The homepage would behave like Google News in a way. It was a summary of what was happening behind the curtain, inside each profile, saving the user's time. They could look at the headline, get a snapshot of what was happening and, if something was relevant to them, jump in and enter their friend's profile or install your application just as John or Olga did.
All this has changed since the rollout of the new homepage. If a user wants to know which application her 538 friends have installed, who is now friend with who, who is now single or no longer on the market, she will have to visit each of their profile. The homepage is now just an advanced clone of Twitter broadcasting what's on your friends' mind and no application is visible. Imagine if Google News decided to remove the Tech and the Sport sections!

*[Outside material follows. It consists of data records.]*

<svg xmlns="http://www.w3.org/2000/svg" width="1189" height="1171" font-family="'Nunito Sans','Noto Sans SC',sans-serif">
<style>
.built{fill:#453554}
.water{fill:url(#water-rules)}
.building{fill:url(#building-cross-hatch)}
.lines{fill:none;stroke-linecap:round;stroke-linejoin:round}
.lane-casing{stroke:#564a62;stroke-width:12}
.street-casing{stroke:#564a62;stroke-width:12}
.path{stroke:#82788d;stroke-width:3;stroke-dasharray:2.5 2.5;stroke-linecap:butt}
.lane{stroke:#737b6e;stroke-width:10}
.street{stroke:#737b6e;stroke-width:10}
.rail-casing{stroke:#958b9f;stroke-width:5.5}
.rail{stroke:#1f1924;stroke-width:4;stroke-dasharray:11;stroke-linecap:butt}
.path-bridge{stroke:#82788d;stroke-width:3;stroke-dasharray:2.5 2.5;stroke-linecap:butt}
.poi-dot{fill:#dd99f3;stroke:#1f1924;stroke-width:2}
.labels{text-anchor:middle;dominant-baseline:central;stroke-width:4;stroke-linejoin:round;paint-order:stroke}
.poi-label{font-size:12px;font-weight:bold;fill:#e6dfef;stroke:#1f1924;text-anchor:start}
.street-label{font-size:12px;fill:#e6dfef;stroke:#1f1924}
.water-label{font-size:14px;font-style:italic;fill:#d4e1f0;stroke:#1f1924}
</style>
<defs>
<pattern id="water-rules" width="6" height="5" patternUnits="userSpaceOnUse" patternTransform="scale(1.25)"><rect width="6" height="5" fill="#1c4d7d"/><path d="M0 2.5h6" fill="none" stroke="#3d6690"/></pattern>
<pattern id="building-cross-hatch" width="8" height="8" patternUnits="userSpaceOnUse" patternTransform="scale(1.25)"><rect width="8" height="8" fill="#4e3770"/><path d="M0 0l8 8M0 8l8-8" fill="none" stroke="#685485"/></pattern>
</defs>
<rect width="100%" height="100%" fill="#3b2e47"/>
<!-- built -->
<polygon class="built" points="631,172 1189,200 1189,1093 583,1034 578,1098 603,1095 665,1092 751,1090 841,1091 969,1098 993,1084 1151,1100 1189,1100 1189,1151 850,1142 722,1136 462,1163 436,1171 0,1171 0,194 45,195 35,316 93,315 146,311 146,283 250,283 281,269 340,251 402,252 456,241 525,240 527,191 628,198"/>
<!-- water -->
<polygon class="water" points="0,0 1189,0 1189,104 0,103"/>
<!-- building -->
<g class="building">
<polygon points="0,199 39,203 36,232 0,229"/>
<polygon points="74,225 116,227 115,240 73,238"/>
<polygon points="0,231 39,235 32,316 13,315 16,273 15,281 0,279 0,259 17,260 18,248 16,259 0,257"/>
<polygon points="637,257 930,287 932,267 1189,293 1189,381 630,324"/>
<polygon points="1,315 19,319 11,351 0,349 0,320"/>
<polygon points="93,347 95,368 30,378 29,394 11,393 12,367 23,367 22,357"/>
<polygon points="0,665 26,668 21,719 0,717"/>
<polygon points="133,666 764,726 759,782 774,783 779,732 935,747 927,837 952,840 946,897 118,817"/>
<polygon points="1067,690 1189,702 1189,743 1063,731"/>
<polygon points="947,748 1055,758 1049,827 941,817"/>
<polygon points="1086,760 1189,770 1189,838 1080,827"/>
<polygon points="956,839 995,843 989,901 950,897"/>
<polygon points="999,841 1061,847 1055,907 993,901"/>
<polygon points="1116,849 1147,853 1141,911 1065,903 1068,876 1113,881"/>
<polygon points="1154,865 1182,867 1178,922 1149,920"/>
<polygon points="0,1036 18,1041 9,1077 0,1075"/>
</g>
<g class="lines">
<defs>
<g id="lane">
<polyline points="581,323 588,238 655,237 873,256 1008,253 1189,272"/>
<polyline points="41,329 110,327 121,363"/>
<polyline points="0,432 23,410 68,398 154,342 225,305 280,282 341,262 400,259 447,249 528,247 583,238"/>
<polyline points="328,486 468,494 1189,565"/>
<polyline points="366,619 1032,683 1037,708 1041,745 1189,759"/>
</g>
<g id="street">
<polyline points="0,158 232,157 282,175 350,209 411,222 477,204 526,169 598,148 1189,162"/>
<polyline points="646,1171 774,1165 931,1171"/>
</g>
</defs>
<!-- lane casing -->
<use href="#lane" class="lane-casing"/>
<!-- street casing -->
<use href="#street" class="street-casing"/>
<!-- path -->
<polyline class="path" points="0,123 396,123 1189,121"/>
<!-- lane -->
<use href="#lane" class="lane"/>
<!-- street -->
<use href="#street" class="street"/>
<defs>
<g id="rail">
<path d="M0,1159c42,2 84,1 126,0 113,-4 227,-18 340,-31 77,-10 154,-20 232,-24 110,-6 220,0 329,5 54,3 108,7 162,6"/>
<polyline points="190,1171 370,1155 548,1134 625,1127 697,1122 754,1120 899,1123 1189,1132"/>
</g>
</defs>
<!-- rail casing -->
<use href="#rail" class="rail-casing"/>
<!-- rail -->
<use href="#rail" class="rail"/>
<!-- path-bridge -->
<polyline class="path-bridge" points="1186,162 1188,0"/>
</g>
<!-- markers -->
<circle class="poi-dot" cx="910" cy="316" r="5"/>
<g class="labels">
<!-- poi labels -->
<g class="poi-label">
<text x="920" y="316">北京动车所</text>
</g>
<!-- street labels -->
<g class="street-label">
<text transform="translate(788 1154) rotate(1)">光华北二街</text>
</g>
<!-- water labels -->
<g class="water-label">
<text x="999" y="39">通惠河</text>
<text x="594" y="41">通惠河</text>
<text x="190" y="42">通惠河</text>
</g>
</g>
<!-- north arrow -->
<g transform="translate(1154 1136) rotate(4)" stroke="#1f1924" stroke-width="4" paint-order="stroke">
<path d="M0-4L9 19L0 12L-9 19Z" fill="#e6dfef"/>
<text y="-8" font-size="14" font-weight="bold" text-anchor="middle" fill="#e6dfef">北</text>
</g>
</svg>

What used to be the best distribution channel for developers of social networks applications is now completely useless.
So who is benefiting from this new interface? Not the applications developers obviously. Not the user either whose discovery mechanism has just been emasculated. Maybe Facebook in its apparent desire to kill Twitter. The applications were supposed to make the site stickier. Removing them from the homepage is, I think, a mistake and I'm curious to see if the growth rates of applications adoptions will stay the same. I bet not.
Ultimately this is a proof that relying on the availability of some 3rd party's APIs for the future of your company is inherently wrong. Yes tapping into opened APIs is great for some things but handing over the control of your key success parameters (monetization engine, distribution channel, user's data) is way to dangerous. If you do not own your users nor the route to them, you're at the mercy of your partners and that, brother, is bad news.